Managing the marketing strategy in less developed countries

The implications of pursuing a global marketing strategy are that organizations must continually expand into what are likely to be less attractive markets, perhaps tertiary opportunities from Harrell and Kiefer’s Model or incipient markets in Gilligan and Hird’s Model. Typically these will be the less attractive markets because of the associated political and economic risks of entering less developed markets, more difficult trading conditions and barriers to ‘free’ trade. By comparison with the firms’ existing markets, to achieve similar short-term business gains, these emerging markets may demand disproportionately high investment in management time and financial resources as well as involving the firm in considerable additional risk.

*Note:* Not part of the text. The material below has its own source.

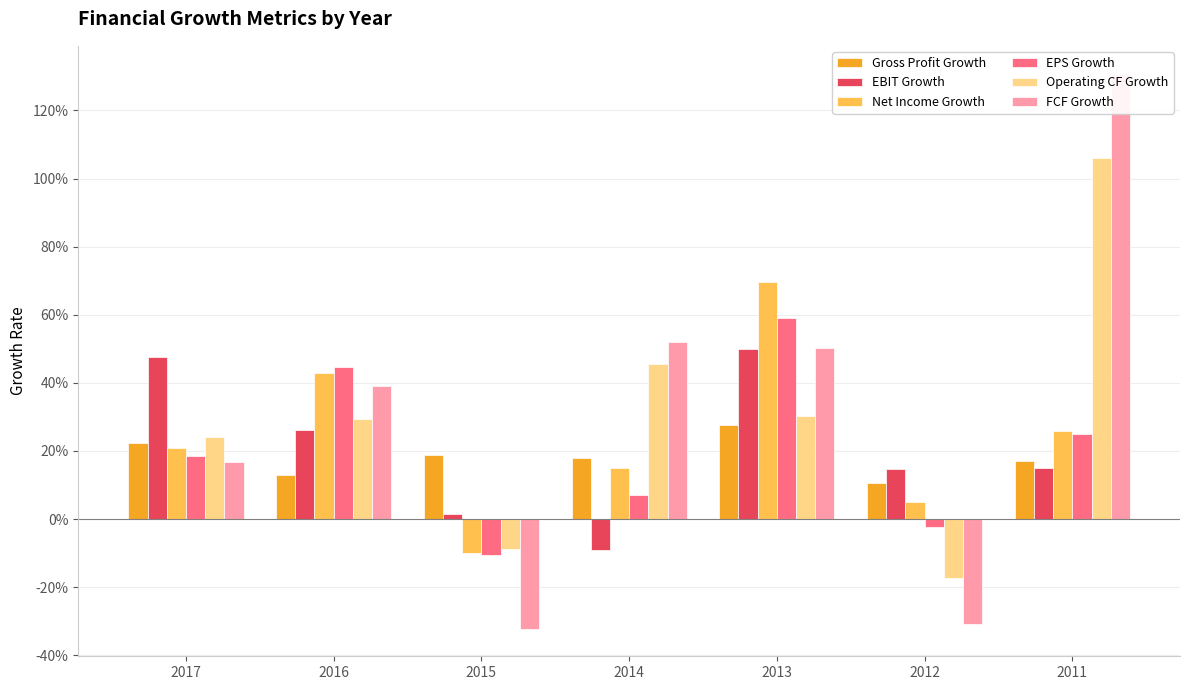

Which series has the largest range (max minus min)?

FCF Growth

There are, however, some significant advantages of entering newly emerging markets. The following three factors may be the reasons why emerging markets are becoming attractive:

  1. Global companies with good reputation can gain customers relatively quickly in these markets which in the past have been starved of well-known branded products.
  2. Eighty per cent of global income comes from the triad but there is increased maturation of these developed markets because of low birth-rates and aging populations. This means that future growth will be ever more difficult to achieve in developed, operationally less risky markets which are also subjects to more intense competition.
  3. Typically the average rate of growth of the emerging market economies in much higher than in the industrial nations.

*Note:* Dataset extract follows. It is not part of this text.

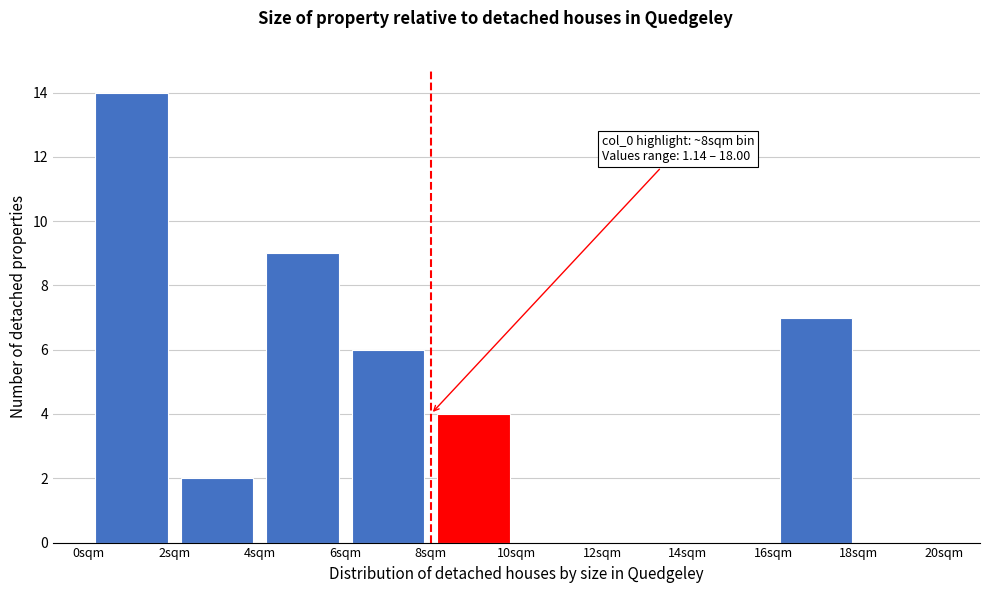

Over which range of the x-axis is the bar tallest?

0 to 2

The risks associated with specific emerging country market involvement can be substantial, however, and include some of all of the following:

  • financial loss associated with inappropriate investment, such as buying unusable assets, being unable to achieve acceptable levels of performance from the purchased assets, losing the assets by misappropriation to the host country government or to partners;
  • damage to the firm’s reputation through association with the country, its government and intermediaries, especially where they are seen to be corrupt, engage in unacceptable social or business practices, or have close relationships with other countries or organizations which are considered to be corrupt;
  • litigation arising from offering an unacceptable product and/or service to the country, or becoming involved in questionable business practices;
  • prompting an unexpected international competitor response by attacking a market which it considers to be its home territory;
  • initially making arrangements with joint venture partners, distributors, agents or government agencies to secure entry but which become inappropriate in the medium to long term;
  • damage to the firm’s reputation through insensitivity in its operations in the country, when it might be accused of exploiting local labor, the countries resources or causing environmental damage to the country.